6. a kind of method of asymmetric synthesis of chiral couroupitine A beta hydroxy acid ester type compound according to claim 1, special Sign is: chiral ligand is selected from following one or any several combination in the catalyst system
7. a kind of method of asymmetric synthesis of chiral couroupitine A beta hydroxy acid ester type compound according to claim 1, special Sign is: the amount of the catalyst is that the ratio of tryptamines ketone compounds is 1wt%-20wt%.

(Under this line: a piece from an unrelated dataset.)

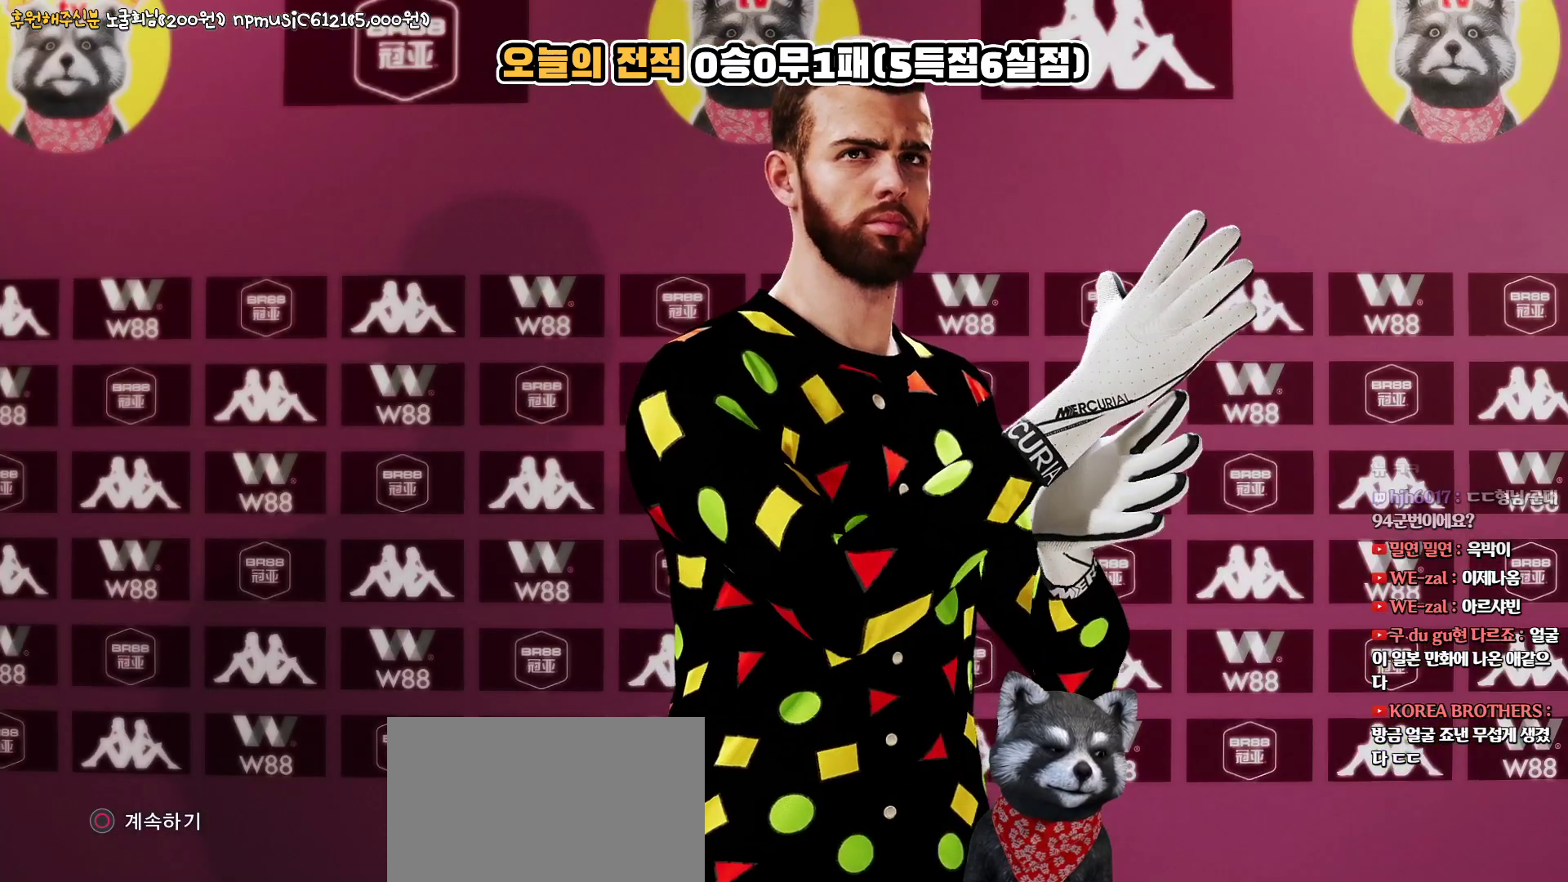
{"buttons": [], "left_stick": "center", "right_stick": "center", "events": []}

8. a kind of method of asymmetric synthesis of chiral couroupitine A beta hydroxy acid ester type compound according to claim 1, special Sign is: the molar ratio of metal and chiral ligand is 1:1-2 in the catalyst system.
9. a kind of method of asymmetric synthesis of chiral couroupitine A beta hydroxy acid ester type compound according to claim 1, special Sign is: the reaction temperature is 0-60 DEG C, and the reaction time is 3-120 hours.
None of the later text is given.